"Precious" was the last thing John Brandt-Lee intended his menu to be when he launched Avalon Pasta Bistro in the Philadelphia suburb of Downington, Pennsylvania a little over a year ago, with the forward-thinking idea of introducing diners to smaller European portions. "When we opened, I offered a shareable, small-plates menu that allowed customers to put together an a-la-carte meal," he recalls. "We explained our mission on the menu: ‘Avalon Pasta Bistro is a Tapas-style restaurant designed to promote social interaction while giving everyone the opportunity to try many dishes. Our portion size is approximately 5 to 6 bites.’
"Our servers were well trained to deliver the message, but the customers coming in had an Olive Garden mentality. They would order just one $14 plate of pasta and complain that the portions were too small for the price—even though they loved the taste."

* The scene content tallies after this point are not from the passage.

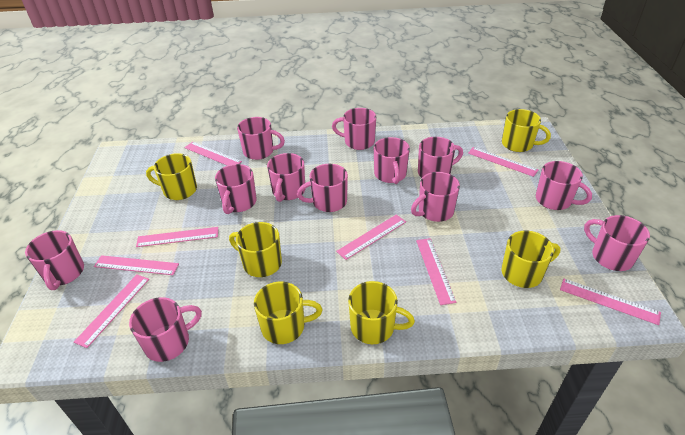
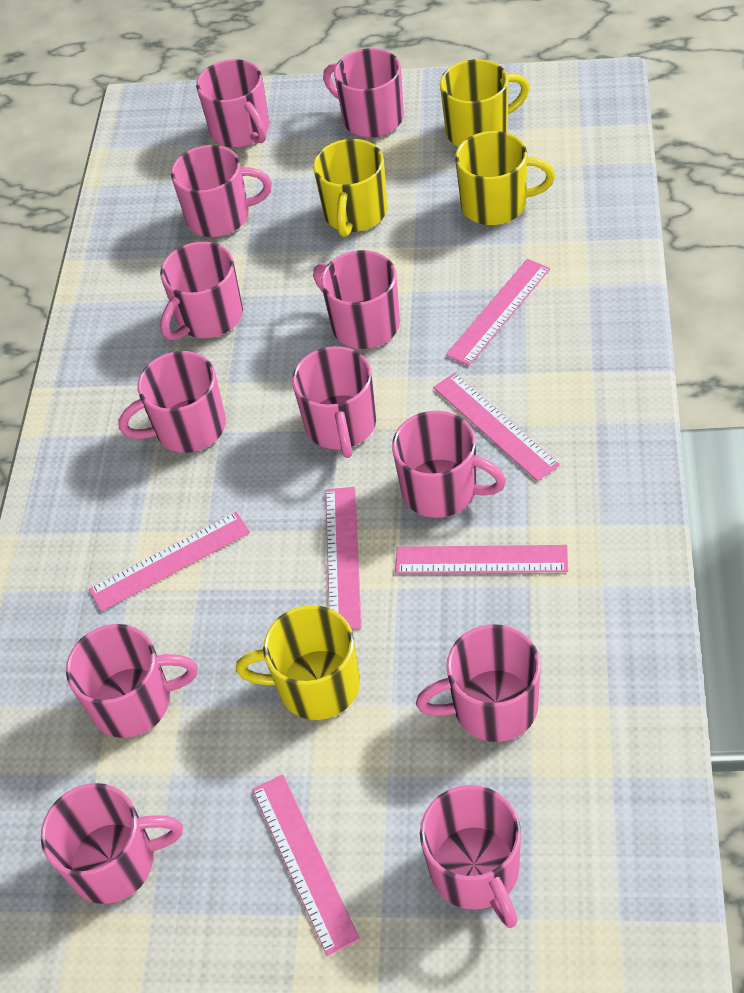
pink ruler: [74,274,149,348] [94,255,179,275] [136,227,218,247] [184,142,242,166] [336,214,406,260] [416,238,456,305] [468,147,538,177] [560,279,661,325] = 8 -> [89,512,250,612] [252,775,360,956] [326,487,361,629] [395,545,568,574] [433,373,560,481] [446,259,550,366] = 6
yellow mug: [146,153,197,200] [229,222,282,277] [254,282,322,344] [348,281,415,344] [501,231,561,288] [502,109,551,152] = 6 -> [236,605,360,720] [313,139,387,237] [440,59,530,147] [455,131,555,225] = 4

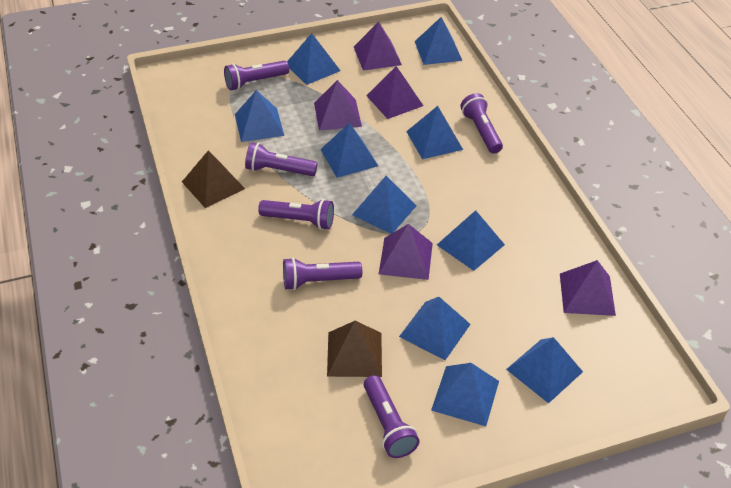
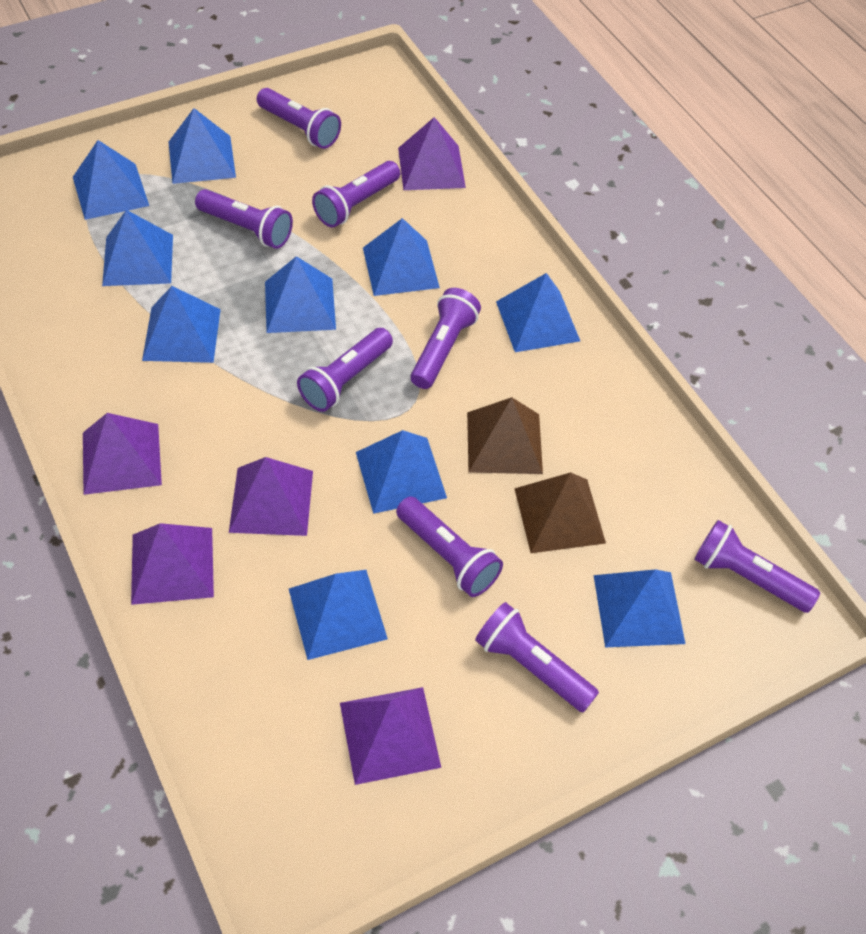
purple flashlight: [224,61,289,90] [245,142,318,176] [258,199,334,230] [283,257,362,290] [364,375,420,458] [460,93,503,154] = 6 -> [195,189,293,249] [257,88,341,149] [297,328,393,412] [312,161,400,228] [396,497,503,597] [410,288,481,389] [475,602,599,713] [694,520,820,613] = 8

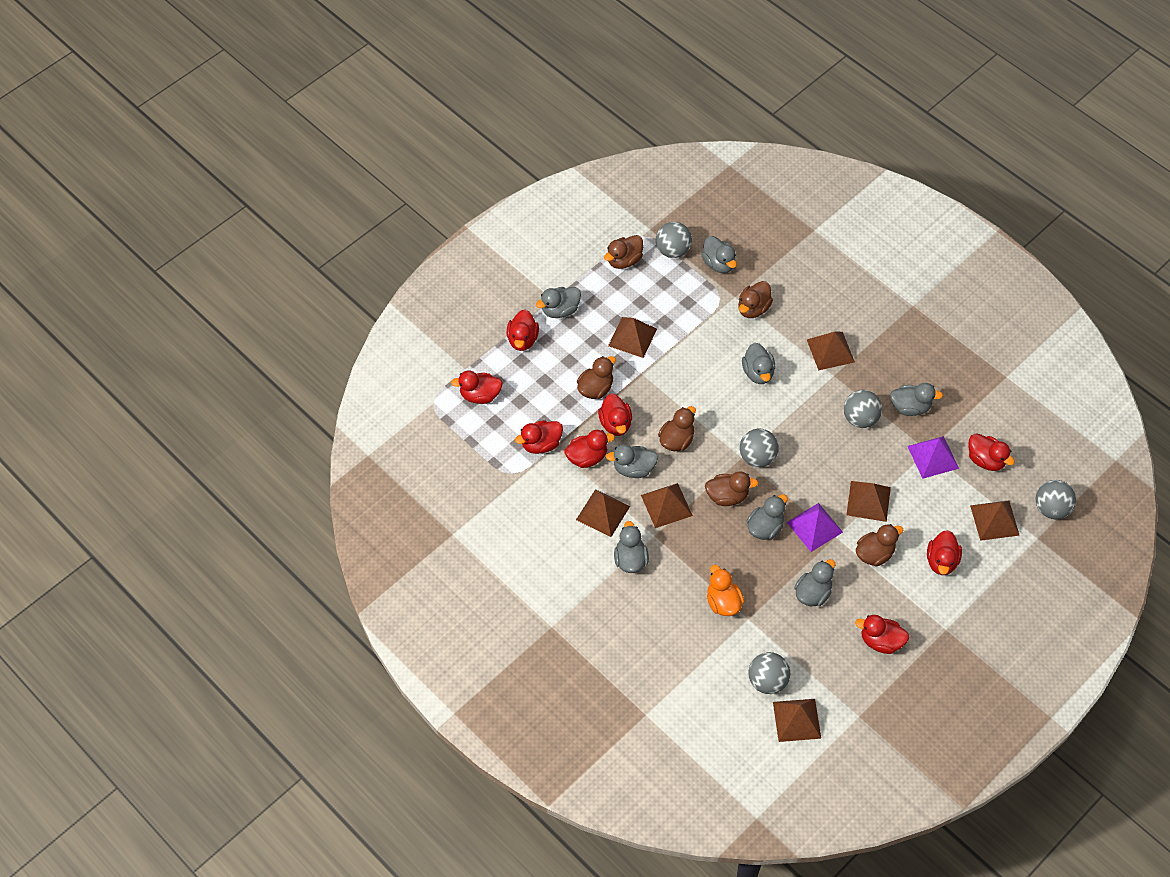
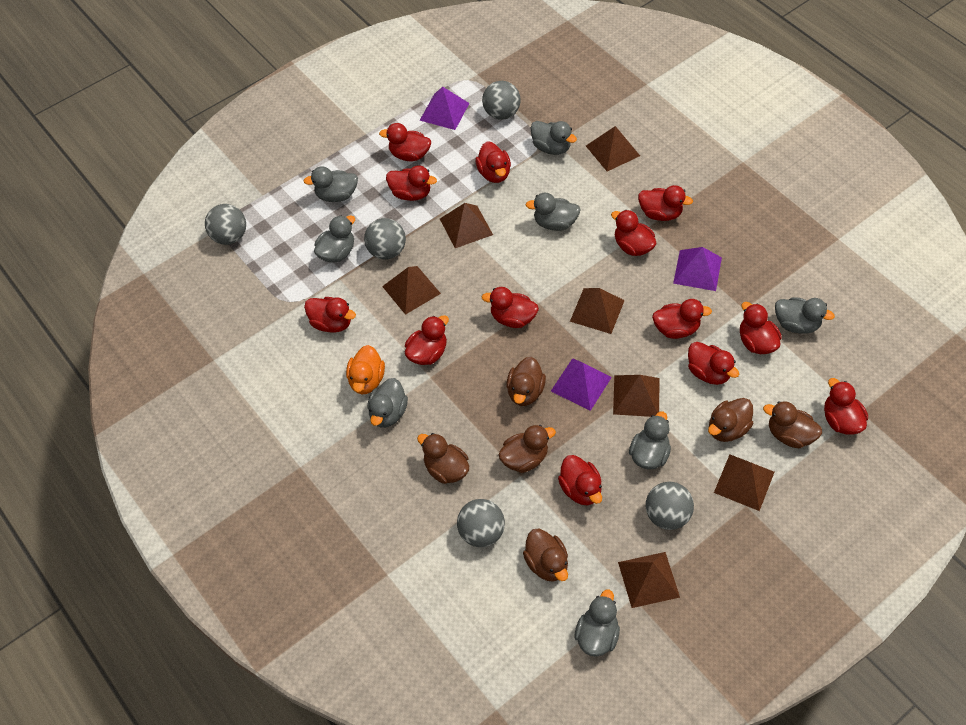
purple pyramid: [787,503,843,552] [907,436,959,479] = 2 -> [420,87,469,130] [551,358,612,411] [673,247,722,291] = 3
red duck: [451,370,503,404] [507,309,539,351] [515,420,563,454] [564,430,615,468] [598,393,632,436] [855,615,909,654] [927,530,962,575] [968,433,1015,471] = 8 -> [304,297,356,333] [379,123,431,161] [386,165,437,201] [405,315,449,365] [475,141,511,183] [482,287,539,328] [558,455,602,505] [611,210,657,256] [638,185,693,221] [652,299,712,339] [688,342,739,385] [740,302,782,354] [824,378,868,435] = 13

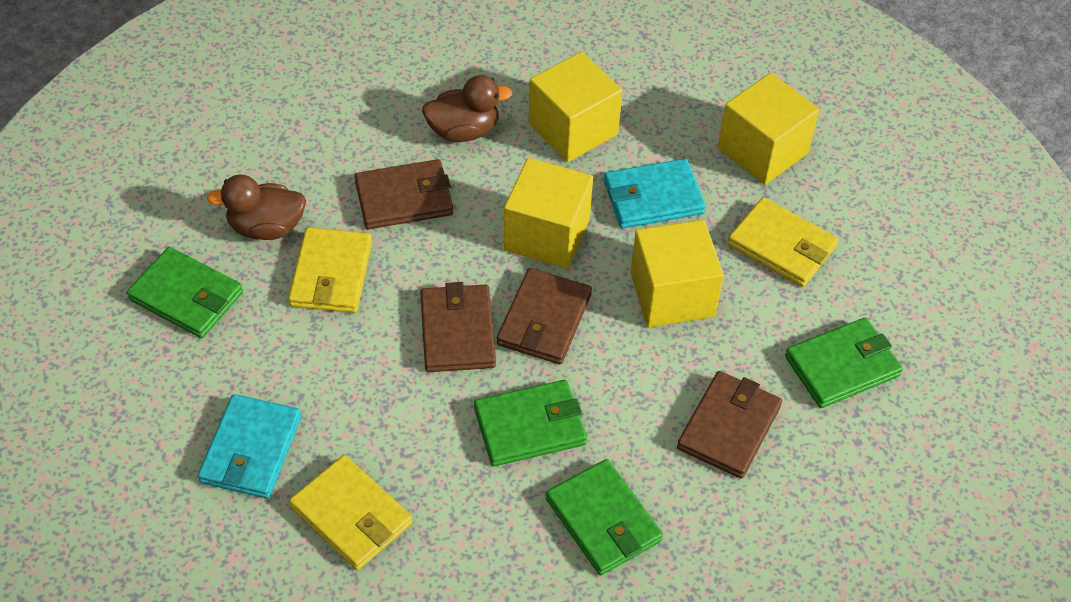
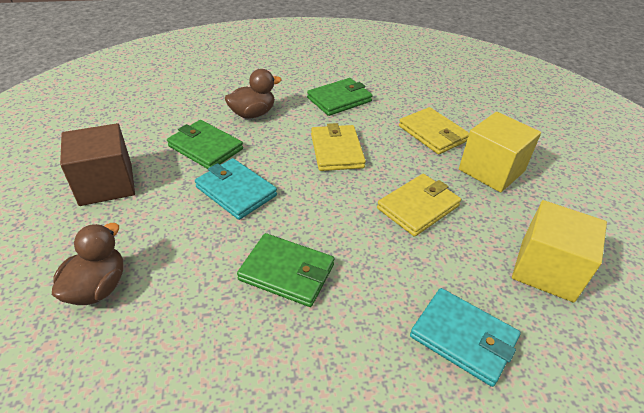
brown cube: none = 0 -> [60,123,135,206] = 1
brown wallet: [354,159,453,229] [420,282,496,372] [497,268,592,364] [677,371,782,479] = 4 -> none = 0
green wallet: [127,247,243,338] [474,380,587,466] [546,459,663,575] [785,318,903,408] = 4 -> [167,120,243,169] [237,233,335,307] [307,78,373,116] = 3
yellow cube: [504,158,593,269] [529,52,622,162] [631,220,724,327] [718,73,819,185] = 4 -> [459,112,541,193] [512,200,607,303] = 2

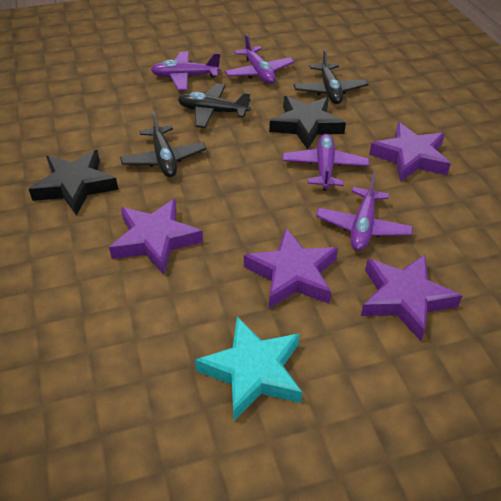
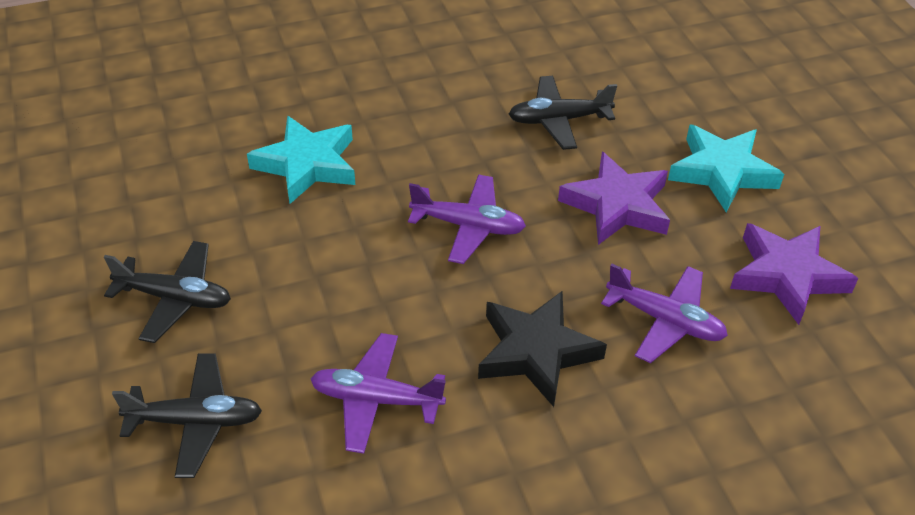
black star: [29,150,118,216] [269,96,346,149] = 2 -> [478,291,607,407] = 1
purple plane: [151,51,221,91] [225,34,294,84] [282,134,369,191] [316,173,413,251] = 4 -> [311,333,446,454] [408,174,526,264] [601,264,728,363] = 3
purple star: [109,199,203,275] [244,228,338,308] [361,255,462,341] [369,122,451,182] = 4 -> [558,152,670,245] [730,223,858,325] = 2
turquoise star: [195,317,302,421] = 1 -> [247,116,355,204] [668,125,784,212] = 2

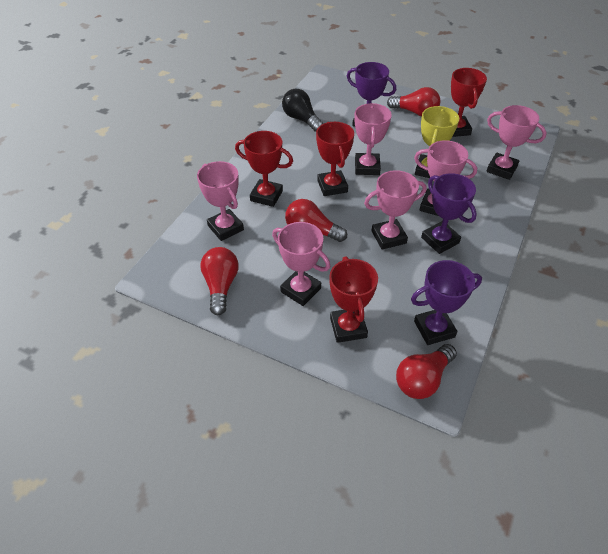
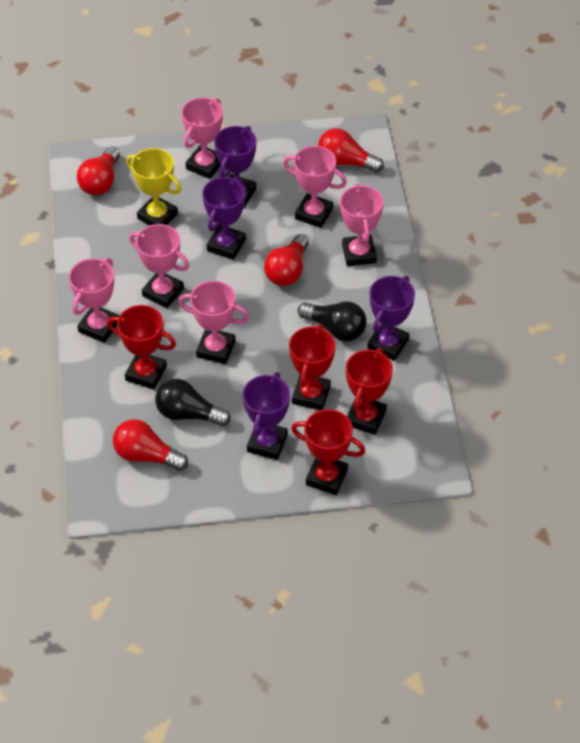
black light bulb: [282,89,323,132] = 1 -> [155,379,231,426] [298,302,367,341] = 2
purple trophy: [347,62,396,127] [411,260,482,345] [421,173,477,254] = 3 -> [202,177,246,260] [214,126,256,208] [243,372,290,460] [367,276,415,361] = 4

Complaints grew so loud that Brandt-Lee had to change his strategy. He got rid of the a-la-carte menu and created a four-plate prix fixe. For $35, guests could order three antipasti and a medium-sized pasta and feel they were getting a good deal. It was the way the chef-owner originally intended his restaurant to work—multiple plates with multiple flavors—but in a different format. "Positive online buzz began to spread to the demographic I wanted to reach—young professionals and couples going out for date night," he says.
Once the word spread, Brandt-Lee was able to revert the menu back to his original a-la-carte, small-plates format—but only from Wednesday to Friday. Antipasti are priced from $7 to $10, flat breads like the popular ricotta, pistachio and white truffle honey, at $15, and pastas, $14 to $17. The change back has also boosted the average check.
"I really didn’t change the selections—I just changed the way people could purchase a meal," says the chef-owner. Nevertheless, "on Saturday nights we still have the $35 prix fixe," he laments. "We had to adapt—the suburbs are so chain-oriented."